The problem →
How many lines of the data contain the string "cells"? Write the number and nothing more.

Given data →
• • • • •

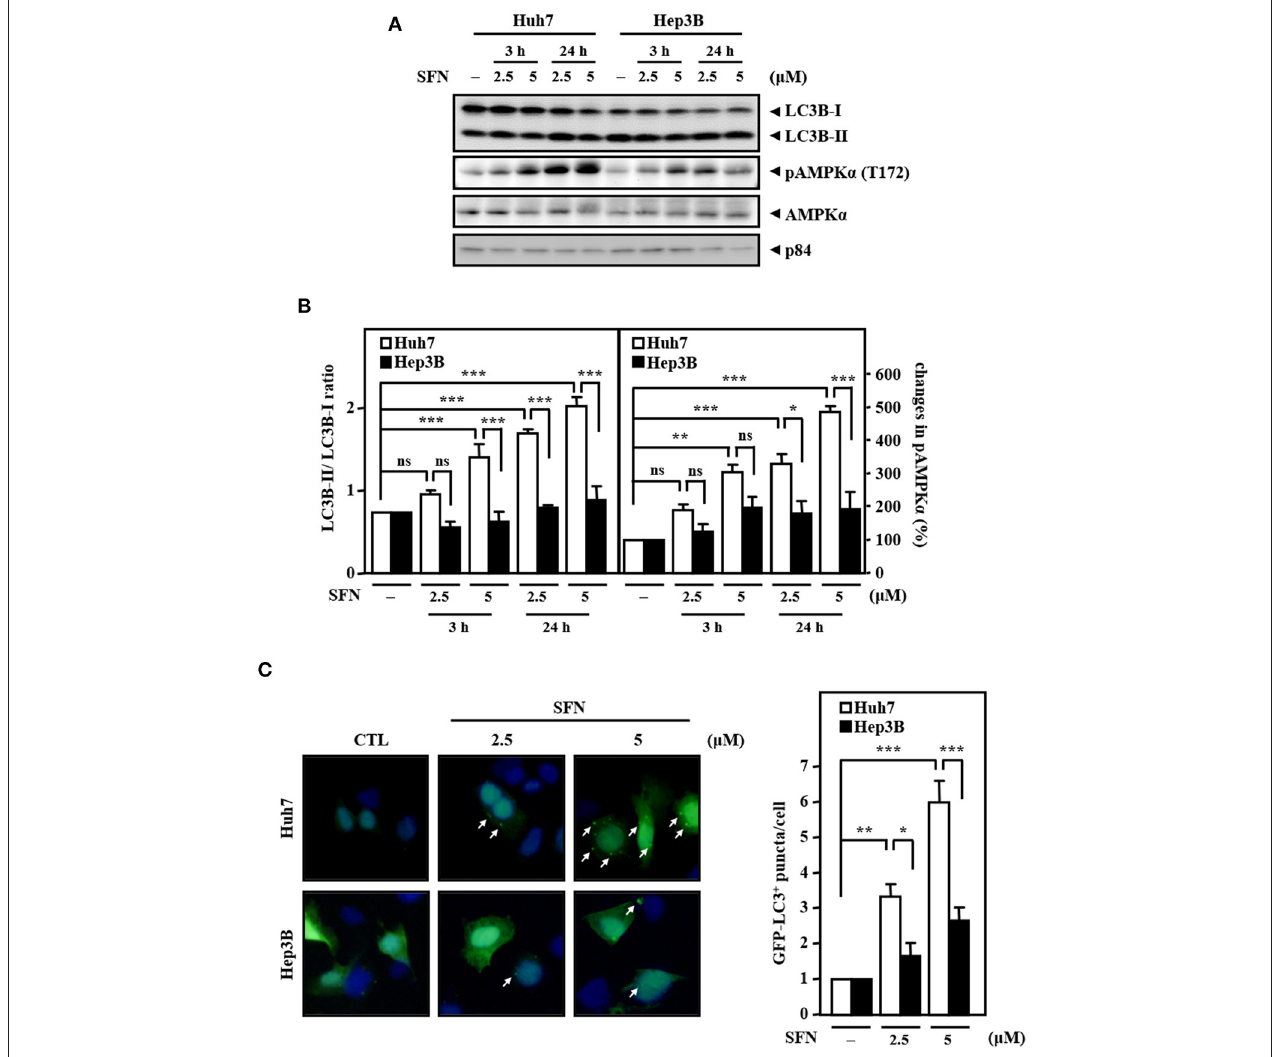
FIGURE 3 | Resistance of Hep3B cells to sorafenib is associated with lower autophagic responsiveness. (A) Huh7 and Hep3B cells were treated with sorafenib at the indicated concentrations for 3 and 24h. Whole cell lysates were harvested for Western blot analyses. (B) The quantitative analyses of phosphorylated AMPK and LC3B-II/LC3B-I were shown in the graphs. (C) Huh7 and Hep3B cells were transfected with GFP-LC3B expression vectors and then treated with sorafenib at the indicated concentrations for 6h. The number of LC3B puncta was evaluated under a fluorescence microscope. The data are shown as the mean ± SD. * P < 0.05; ** P < 0.01; *** P < 0.001 by Student’s t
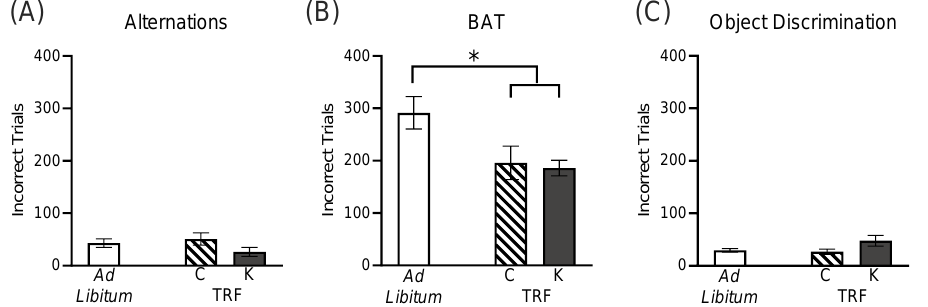
Figure 3. Behavioral performance of aged rats across diet groups and feeding methods. ( A ) There were no differences across groups in ability to alternate between the left and right arms of the maze. ( B) Lifelong time-restricted feeding, regardless of macronutrient composition, improved ability to acquire the object-in-place rule required for criterion performance on the BAT task to a degree that was comparable to performance in young (4 – 8 mo) rats of the same strain. ( C) All rats were able to perform an object discrimination task similarly, indicating no sensorimotor deficits or motivation differences across groups that would confound BAT task performance. All data are group means 1 SEM; * indicates p < 0.05. Data from the cohort presented here were also compared to young animals from other previously run cohorts that underwent identical BAT behavioral testing to assess how life-long TRF influenced cognitive outcomes in advanced age. While old rats made significantly more incorrect trials than young prior to reaching criterion performance on BAT testing (F [1,64] = 19.22, p < 0.001), TRF-fed rats overall performed significantly better than ad lib fed rats regardless of age group (F [1,64] = 7.64, p < 0.01). Moreover, when the ketogenic and control groups of TRF fed rats were compared to young rats, there were was no significant difference in performance across the three groups (F [2,38] = 1.35, p = 0.27). In contrast, the ad libitum-fed aged rats made significantly more errors than the young rats (T [39] = 4.40, p = 0.001). Together these data indicate that a mid-life intervention with TRF may prevent age-related cognitive deficits commonly observed on this task. Following BAT testing, a simple object discrimination control was utilized to ensure all rats were able to discriminate between two dissimilar objects and to assess potential differences in motivation or procedural impairments (Figure 3C). There was not a signif- icant difference in the number of incorrect trials required to reach a criterion performance on this control task across the 3 groups of rats (F [2,25] = 2.60; p = 0.10), nor was there an effect of feeding method (ad libitum versus time-restricted; F [1,29] = 0.82; p = 0.37). These data demonstrate all rats were able to discriminate between objects and are not visually im- paired, indicating BAT task performance was not hindered by physical or sensory deficits, but rather was likely to manifest from cognitive differences across diet groups that altered the rate at which animals could learn the object-in-place rule. 3.3. Time Restricted Feeding and the Ketogenic Diet Influence Gut Microbiome Composition and Beta Diversity At the phylum taxonomic level (Figure 4A,B), two phyla were found to significantly differ across diet groups: actinobacteria (F [2,27] = 11.49; p < 0.001) and deferribacteres (F [2,27] = 7.39; p = 0.002). While both TRF groups had significantly reduced abundance of actino- bacteria relative to the ad libitum fed group ( p < 0.01 for both comparisons), only the ke- togenic diet fed TRF group had significantly higher levels of deferribacteres than the ad libitum fed group (t [27] = 3.30; p = 0.006; Figure 4C) but not the control TRF fed group (t [27] = 0.38; p > 0.99). No other phyla differed by diet group or feeding paradigm ( p > 0.19 for all comparisons), nor did the ratio of firmicutes to bacteroidetes differ ( p > 0.30 for both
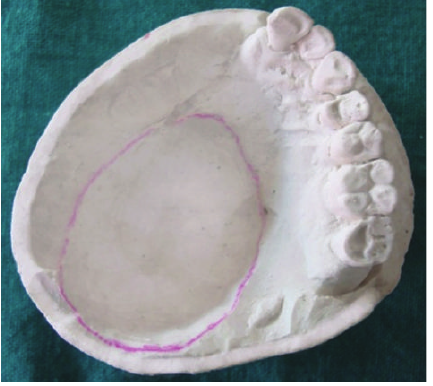
Figure 2: Restricted mouth opening.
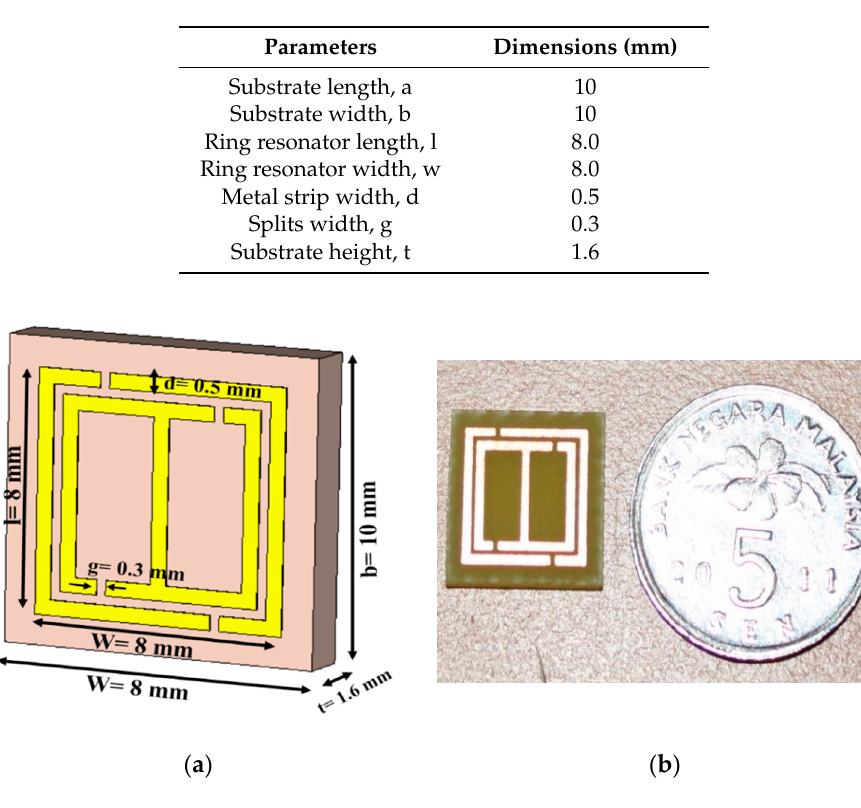
Figure 3. Fabricated 150 × 200-mm 2 (15 × 20 unit cells) array prototype of the proposed meta-atom structure.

• • • • •

Solution to this problem →
2